Stored data:
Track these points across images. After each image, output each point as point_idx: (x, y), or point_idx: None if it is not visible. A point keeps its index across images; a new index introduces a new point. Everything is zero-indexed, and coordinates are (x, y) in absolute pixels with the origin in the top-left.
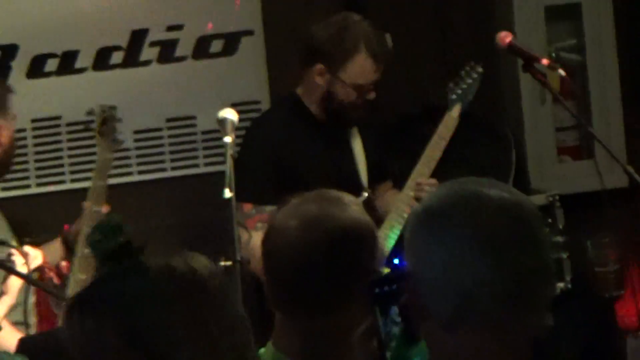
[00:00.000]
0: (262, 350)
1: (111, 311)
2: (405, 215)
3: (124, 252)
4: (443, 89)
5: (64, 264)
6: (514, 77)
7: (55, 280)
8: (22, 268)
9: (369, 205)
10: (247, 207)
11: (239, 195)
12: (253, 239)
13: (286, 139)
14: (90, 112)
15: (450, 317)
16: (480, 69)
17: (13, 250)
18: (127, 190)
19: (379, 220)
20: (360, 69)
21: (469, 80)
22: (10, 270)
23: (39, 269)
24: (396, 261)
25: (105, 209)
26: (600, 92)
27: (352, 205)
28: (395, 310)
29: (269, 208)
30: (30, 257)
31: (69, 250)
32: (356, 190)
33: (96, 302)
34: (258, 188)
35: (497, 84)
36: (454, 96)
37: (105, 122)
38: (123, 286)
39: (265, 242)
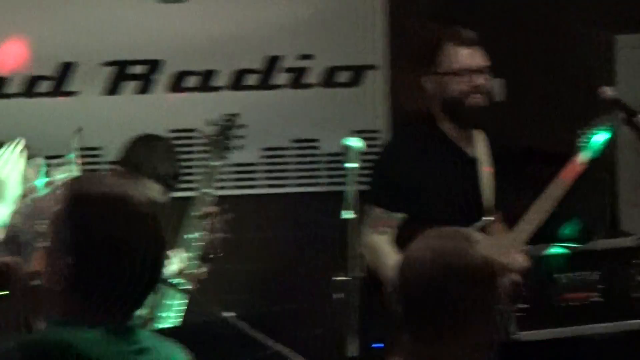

Exercise
In repeating the lines above, keep the wording exact and leave every picture out.

Response
Track these points across images. After each image, output each point as point_idx: (x, y), or point_idx: None if it is not visible. A point keeps its index across images; a new index introduces a new point. Everything is zero-indexed, and coordinates are (x, y) in absolute pixels with the origin in the top-left.
[00:00.000]
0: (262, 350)
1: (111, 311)
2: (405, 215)
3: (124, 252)
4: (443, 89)
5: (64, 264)
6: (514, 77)
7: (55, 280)
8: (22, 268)
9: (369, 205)
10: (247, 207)
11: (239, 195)
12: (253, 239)
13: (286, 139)
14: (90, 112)
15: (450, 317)
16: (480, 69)
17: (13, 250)
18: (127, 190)
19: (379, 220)
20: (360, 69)
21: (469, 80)
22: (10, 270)
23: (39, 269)
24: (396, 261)
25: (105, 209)
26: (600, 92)
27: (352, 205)
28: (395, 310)
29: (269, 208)
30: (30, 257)
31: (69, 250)
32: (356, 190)
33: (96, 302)
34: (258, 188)
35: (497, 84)
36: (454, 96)
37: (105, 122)
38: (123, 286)
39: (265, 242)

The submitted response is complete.